Great Circles and Ham Sandwiches

Today we will digress from the theme of our recent posts and discuss some interesting geometric truths that your grandmother might even find interesting. To whet your appetite, consider the following claim:

There are always 2 opposite points on the Earth's equator that have exactly the same temperature.

It has been known for millennia that the Earth's shape can be approximated by a sphere. Greek philosophers as early as Pythagoras made claims of the Earth's spherical shape. Perhaps the most notable arguments from antiquities for a spherical Earth were given by Aristotle who observed, among other things, that the Earth cast a round shadow on the Moon during a lunar eclipse.

By the Hellenistic era (~300BC), the spherical Earth hypothesis was an established given. Moreover, the circumference of the Earth was estimated (with astounding accuracy) by Eratosthenes during this time period. Eratosthenes knew that the Sun was directly overhead during the Summer solstice in the ancient Egyptian city Syene. Aware of the distance from Alexandria to Syene, he was able to approximate the Earth's circumference using trigonometry and the length of a shadow cast in Alexandria during the Summer solstice. His mathematics was sound; had Eratosthenes been working with accurate measurements, his estimate of the Earth's meridional circumference would have been nearly exact.

It is now known that the approximate shape of the Earth is an oblate spheroid. Because the Earth rotates, its spheroidal shape compresses at the poles and bulges at the equator. For convenience, we will stick with the assumption that the Earth is a sphere, but the same arguments can be applied if we acknowledge the oblate structure.

PROVIDED MATERIAL:

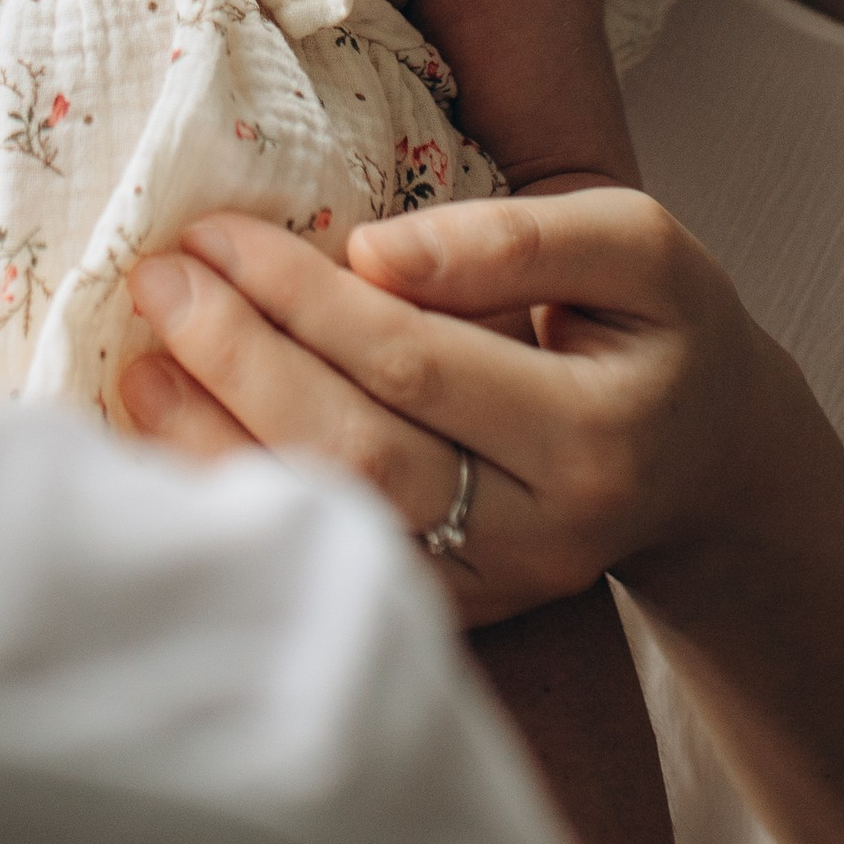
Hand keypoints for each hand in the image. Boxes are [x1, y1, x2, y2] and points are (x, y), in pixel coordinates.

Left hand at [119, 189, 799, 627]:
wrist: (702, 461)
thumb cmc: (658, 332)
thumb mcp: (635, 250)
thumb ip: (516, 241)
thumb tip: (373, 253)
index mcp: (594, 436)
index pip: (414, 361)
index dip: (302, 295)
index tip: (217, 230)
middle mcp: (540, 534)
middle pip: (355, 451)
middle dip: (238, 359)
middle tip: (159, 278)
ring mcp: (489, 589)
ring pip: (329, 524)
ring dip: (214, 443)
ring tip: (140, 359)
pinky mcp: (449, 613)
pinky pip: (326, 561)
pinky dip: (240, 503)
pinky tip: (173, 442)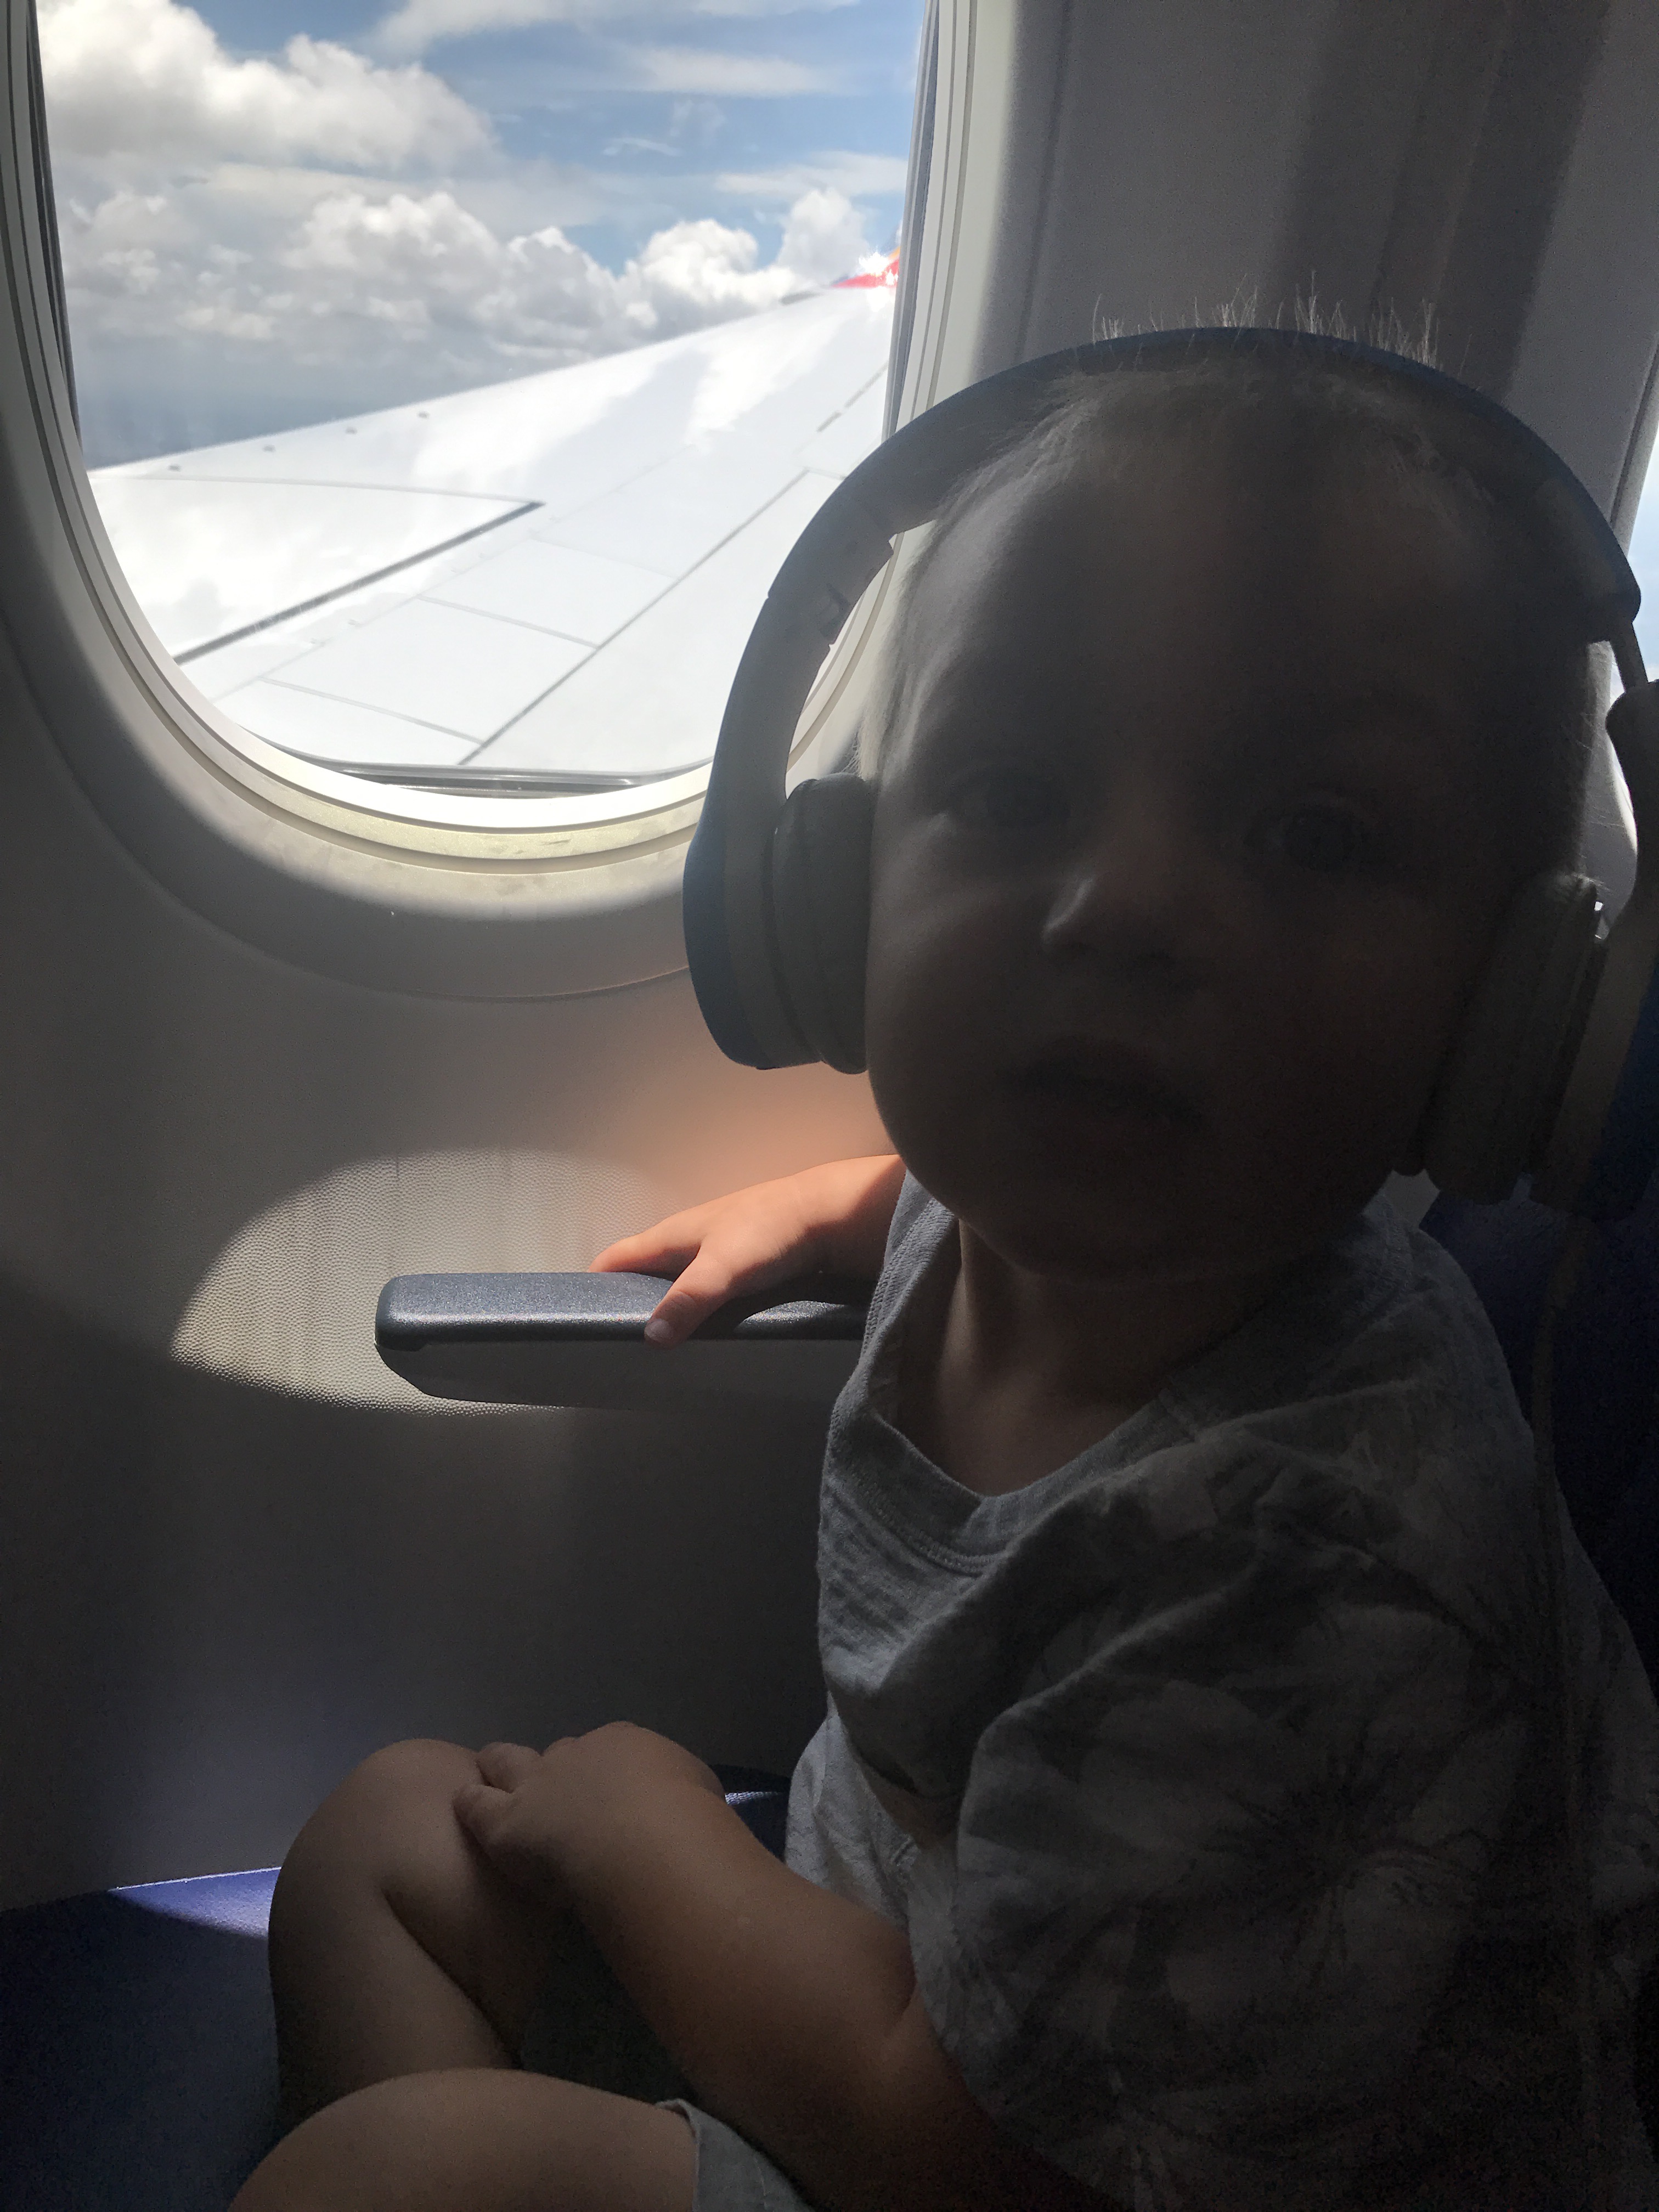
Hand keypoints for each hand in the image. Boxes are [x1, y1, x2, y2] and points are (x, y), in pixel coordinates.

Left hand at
==
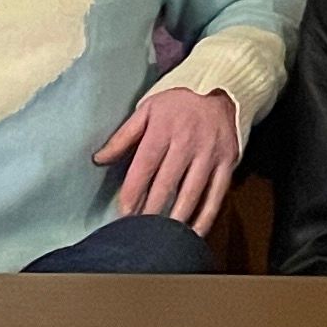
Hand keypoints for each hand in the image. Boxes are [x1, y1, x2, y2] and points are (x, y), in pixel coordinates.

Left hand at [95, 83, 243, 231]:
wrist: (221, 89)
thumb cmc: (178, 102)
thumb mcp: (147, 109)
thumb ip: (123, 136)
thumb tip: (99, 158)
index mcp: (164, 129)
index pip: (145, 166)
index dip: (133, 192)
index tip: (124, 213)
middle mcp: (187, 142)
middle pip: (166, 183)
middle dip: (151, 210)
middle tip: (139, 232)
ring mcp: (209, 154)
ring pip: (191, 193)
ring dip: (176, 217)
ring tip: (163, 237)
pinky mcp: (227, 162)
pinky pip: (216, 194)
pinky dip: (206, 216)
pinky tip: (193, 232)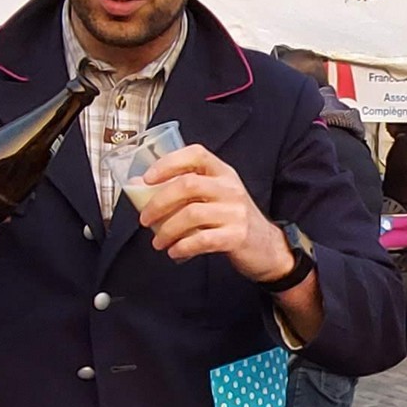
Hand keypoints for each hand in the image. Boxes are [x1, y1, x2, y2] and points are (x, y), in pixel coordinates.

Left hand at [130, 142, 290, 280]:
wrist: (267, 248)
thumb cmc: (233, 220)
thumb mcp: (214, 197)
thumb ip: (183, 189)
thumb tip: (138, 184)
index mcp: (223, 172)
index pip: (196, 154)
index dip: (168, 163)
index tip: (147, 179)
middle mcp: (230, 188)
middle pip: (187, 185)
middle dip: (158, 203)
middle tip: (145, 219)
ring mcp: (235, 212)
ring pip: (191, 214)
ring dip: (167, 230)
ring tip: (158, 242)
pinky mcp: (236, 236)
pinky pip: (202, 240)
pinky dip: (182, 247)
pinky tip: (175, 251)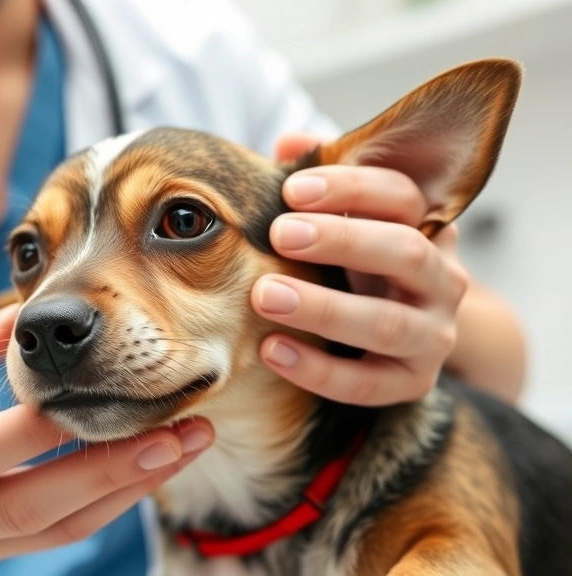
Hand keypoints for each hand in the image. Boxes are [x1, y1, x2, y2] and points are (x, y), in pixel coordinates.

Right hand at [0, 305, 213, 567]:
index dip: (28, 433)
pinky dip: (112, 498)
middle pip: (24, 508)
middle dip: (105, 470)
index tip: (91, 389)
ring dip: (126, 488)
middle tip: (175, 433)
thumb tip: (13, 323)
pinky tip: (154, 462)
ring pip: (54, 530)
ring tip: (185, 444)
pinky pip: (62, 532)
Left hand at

TASK REQUIREMENTS:
1. Rewrite the paragraph of the great circles text that begins "By the Hellenistic era" as a short bulleted list, keeping its main facts.
2. Based on the great circles text, answer yes or no for each statement and quote the words that decide it:
(a) Aristotle noticed the Earth's round shadow on the Moon during a lunar eclipse.
(b) Eratosthenes's mathematics contained errors.
(c) The Earth's rotation makes it bulge at the poles.
3. Resume the great circles text from the point where it stops.
The records play no part in this work and can be set aside.

RESULTS OF THE TASKS:
1.
- By the Hellenistic era (~300BC), the spherical Earth hypothesis was established.
- Eratosthenes estimated the Earth's circumference with astounding accuracy at that time.
- He knew the Sun was directly overhead in Syene during the Summer solstice.
- Using the distance from Alexandria to Syene, trigonometry, and the length of a shadow cast in Alexandria at the solstice, he approximated the circumference.
- His mathematics was sound. With accurate measurements, his estimate of the meridional circumference would have been nearly exact.

2.
(a) Yes: "observed, among other things, that the Earth cast a round shadow on the Moon during a lunar eclipse"
(b) No: "His mathematics was sound"
(c) No: "its spheroidal shape compresses at the poles and bulges at the equator"

3.
The Earth's equator is an example of a great circle. Two points that lie opposite each other on a great circle are said to be diametrically opposed (or antipodal points). Let $C$ be any one of the Earth's great circles. Let $\tau$ be a continuous function mapping each point on the Earth to the temperature at that point. We will generalize the above claim by arguing that some pair of diametrically opposed points $p,q$ on $C$ satisfy $\tau(p) = \tau(q)$.

To prove this claim, we will introduce a new function $\delta(p,q) = \tau(p) - \tau(q)$, defined for all pairs of diametrically opposed points $p,q$ on $C$. Starting with any pair of diametrically opposed points $p,q$, consider the value of $\delta(p,q)$. If $\delta(p,q) = 0$, we have found the desired pair of points since $\delta(p,q) = 0$ only if $\tau(p) = \tau(q)$. Otherwise, observe that $\delta(p,q)$ must take on the opposite sign of $\delta(q,p)$. However, we can move from $p$ along the great circle in a continuous manner, evaluating $\delta$ at all intermediate pairs of diametrically opposed points until we reach $q$. Since $\delta$ changes sign during this process, there must be some intermediate pair of points $p^*, q^*$  for which $\delta(p^*, q^*) = 0$. This argument follows by the continuity of $\delta$ and can be formalized with the intermediate value theorem. Furthermore, observe that the claim holds for any continuous function over the Earth's surface (like barometric pressure or altitude).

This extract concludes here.